Degrading a disease-causing protein with the cell’s own machinery, rather than inhibiting it with a small molecule or biologic, offers a number of advantages. “What makes CIDEs attractive is that they’re possibly more potent than small molecule inhibitors. The effect of an inhibitor disappears once the drug is cleared from the body, but if you degrade a target protein, it has to be remade before it becomes active again, providing a sustained therapeutic effect,” says Ingrid Wertz, Senior Scientist, Discovery Oncology & Early Discovery Biochemistry and Genentech Degrader Team Lead.
Moreover, unlike inhibitors, CIDEs may be useful even if they don’t interfere with the target’s function. Research suggests they only need to attach to a protein well enough to enable the degradation process.
Because CIDEs have so many potential advantages, we’re working to improve their therapeutic properties and collaborating with others to advance clinical applications of protein degradation.
One area of development involves attaching CIDEs to antibodies, known as antibody-mediated delivery, to home in on a particular protein target. “We can use the specificity of antibodies to direct CIDE compounds to the tissue of interest, and thereby minimize their effects elsewhere,” says Robert Blake, Senior Scientist, Biochemical and Cellular Pharmacology.
We’re also investigating ways to expand the realm of targets that we can go after.

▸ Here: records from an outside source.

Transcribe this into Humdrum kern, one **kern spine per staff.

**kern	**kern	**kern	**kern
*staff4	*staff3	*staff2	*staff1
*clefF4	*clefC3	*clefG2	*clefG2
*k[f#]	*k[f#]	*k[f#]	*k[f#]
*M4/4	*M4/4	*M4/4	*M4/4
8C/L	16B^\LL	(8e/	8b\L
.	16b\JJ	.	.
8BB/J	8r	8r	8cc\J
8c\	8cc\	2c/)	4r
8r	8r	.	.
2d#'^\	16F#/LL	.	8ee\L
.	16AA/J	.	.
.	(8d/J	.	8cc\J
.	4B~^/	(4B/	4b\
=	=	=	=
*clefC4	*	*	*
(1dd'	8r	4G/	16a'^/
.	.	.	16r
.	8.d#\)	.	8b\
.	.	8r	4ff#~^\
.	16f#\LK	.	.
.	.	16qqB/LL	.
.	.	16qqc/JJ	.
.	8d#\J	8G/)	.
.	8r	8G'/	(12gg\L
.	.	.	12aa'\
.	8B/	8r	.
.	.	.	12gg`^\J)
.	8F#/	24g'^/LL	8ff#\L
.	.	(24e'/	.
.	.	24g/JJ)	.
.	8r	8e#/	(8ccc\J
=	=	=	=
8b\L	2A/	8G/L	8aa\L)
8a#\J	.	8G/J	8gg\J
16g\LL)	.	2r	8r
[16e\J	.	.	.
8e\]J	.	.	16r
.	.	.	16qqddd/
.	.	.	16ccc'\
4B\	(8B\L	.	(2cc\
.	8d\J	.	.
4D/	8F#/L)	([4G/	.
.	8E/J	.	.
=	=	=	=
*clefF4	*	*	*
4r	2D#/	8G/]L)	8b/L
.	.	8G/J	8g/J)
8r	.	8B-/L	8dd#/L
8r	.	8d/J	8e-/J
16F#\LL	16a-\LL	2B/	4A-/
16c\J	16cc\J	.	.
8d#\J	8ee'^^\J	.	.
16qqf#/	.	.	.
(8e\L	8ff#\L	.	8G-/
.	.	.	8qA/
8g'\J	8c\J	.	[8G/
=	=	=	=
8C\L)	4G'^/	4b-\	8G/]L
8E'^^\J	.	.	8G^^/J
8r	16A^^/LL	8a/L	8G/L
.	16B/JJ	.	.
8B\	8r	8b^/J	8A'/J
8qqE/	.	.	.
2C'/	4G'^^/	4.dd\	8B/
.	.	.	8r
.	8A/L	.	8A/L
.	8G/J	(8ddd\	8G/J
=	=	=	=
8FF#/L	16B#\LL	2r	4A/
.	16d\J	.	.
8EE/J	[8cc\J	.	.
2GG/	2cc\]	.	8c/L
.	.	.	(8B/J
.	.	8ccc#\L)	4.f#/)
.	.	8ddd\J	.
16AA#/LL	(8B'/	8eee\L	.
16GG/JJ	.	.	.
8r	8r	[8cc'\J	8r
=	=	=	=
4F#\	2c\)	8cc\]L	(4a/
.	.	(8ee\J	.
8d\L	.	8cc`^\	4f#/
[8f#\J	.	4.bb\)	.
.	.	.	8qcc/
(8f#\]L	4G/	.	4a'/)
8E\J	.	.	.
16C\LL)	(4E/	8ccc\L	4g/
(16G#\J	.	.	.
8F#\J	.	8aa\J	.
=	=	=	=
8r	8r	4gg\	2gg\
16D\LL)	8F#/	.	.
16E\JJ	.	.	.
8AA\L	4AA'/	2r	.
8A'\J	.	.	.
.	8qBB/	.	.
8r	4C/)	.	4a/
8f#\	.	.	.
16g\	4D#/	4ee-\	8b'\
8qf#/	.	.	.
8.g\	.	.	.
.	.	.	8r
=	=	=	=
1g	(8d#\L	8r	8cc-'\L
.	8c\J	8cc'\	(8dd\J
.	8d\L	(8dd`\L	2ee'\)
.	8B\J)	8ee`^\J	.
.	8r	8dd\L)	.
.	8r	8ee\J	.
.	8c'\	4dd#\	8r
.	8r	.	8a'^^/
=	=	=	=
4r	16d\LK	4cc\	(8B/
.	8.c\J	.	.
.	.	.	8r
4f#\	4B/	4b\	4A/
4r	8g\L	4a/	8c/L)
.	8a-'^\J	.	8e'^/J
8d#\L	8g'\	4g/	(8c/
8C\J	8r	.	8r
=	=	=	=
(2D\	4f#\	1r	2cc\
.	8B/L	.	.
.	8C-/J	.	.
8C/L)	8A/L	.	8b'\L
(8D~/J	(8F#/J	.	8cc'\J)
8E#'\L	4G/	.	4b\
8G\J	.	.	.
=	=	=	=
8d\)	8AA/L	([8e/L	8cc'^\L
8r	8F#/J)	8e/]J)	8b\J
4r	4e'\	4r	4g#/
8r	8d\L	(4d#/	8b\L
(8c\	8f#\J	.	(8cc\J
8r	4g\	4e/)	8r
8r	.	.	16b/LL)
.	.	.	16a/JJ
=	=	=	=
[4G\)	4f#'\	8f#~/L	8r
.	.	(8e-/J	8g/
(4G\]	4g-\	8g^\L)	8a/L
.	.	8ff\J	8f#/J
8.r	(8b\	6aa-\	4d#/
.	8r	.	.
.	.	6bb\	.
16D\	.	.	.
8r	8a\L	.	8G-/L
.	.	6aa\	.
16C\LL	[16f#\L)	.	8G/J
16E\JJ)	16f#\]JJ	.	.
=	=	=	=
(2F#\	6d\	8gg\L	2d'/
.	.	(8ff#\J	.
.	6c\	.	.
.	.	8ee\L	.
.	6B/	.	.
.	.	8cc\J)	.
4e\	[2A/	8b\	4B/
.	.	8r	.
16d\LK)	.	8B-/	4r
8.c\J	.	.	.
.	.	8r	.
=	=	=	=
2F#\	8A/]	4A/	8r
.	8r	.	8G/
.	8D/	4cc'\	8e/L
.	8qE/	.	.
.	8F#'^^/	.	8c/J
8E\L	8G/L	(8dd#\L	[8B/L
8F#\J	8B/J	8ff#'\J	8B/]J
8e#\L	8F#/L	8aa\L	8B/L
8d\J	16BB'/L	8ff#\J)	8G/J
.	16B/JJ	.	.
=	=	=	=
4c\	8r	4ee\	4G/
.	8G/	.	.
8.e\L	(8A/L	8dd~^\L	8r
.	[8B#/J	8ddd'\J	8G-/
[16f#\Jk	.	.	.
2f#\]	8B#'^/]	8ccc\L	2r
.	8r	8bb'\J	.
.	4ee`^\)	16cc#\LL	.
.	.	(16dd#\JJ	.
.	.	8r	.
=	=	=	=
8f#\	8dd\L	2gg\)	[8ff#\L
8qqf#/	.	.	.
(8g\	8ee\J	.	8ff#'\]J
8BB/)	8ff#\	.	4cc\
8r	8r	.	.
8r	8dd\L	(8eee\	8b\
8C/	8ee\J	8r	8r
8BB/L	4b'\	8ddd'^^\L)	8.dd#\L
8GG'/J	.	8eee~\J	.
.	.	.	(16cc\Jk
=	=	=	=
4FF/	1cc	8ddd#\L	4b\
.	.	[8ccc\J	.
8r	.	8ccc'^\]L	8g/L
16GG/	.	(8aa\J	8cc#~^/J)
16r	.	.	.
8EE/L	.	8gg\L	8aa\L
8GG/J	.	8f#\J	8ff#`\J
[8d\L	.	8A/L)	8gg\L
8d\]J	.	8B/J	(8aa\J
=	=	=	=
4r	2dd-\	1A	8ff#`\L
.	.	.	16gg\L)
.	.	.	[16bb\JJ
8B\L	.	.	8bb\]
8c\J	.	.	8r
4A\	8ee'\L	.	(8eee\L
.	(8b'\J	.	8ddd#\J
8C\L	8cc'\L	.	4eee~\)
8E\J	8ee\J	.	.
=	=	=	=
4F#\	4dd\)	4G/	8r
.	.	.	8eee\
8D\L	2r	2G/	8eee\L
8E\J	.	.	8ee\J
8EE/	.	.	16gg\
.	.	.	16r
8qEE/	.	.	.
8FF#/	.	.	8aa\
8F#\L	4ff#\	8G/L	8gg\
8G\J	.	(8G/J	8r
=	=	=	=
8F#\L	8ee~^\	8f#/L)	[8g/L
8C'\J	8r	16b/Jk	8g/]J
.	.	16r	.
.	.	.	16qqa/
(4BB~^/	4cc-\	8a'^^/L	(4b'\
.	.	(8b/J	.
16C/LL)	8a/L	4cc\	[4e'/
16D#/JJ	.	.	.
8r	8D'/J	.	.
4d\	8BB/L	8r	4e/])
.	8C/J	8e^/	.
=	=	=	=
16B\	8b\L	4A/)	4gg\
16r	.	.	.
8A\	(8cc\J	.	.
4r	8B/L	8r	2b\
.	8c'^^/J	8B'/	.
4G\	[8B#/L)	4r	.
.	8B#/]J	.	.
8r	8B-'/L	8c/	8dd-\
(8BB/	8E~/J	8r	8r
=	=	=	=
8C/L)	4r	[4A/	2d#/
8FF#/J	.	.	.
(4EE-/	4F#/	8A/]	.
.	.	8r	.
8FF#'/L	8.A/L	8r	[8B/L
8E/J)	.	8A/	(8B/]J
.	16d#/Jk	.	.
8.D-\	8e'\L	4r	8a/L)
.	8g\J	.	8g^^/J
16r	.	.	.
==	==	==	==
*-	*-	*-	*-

We may be able to achieve this through covalent targeting. Due to the nature of their molecular interactions, covalent bonds may provide improved potency and selectivity, and widen the range of targets that CIDEs can act on. “What we’re hoping to do is find applications that wouldn’t be achievable through non-covalent approaches,” explains Wertz.
The first clinical applications of CIDEs will be in oncology, particularly for slowing tumor growth. Yet with potential utility in virtually all types of cells, it is hoped that CIDEs may find application in therapeutic areas from neurodegeneration to infectious disease and immunology as well.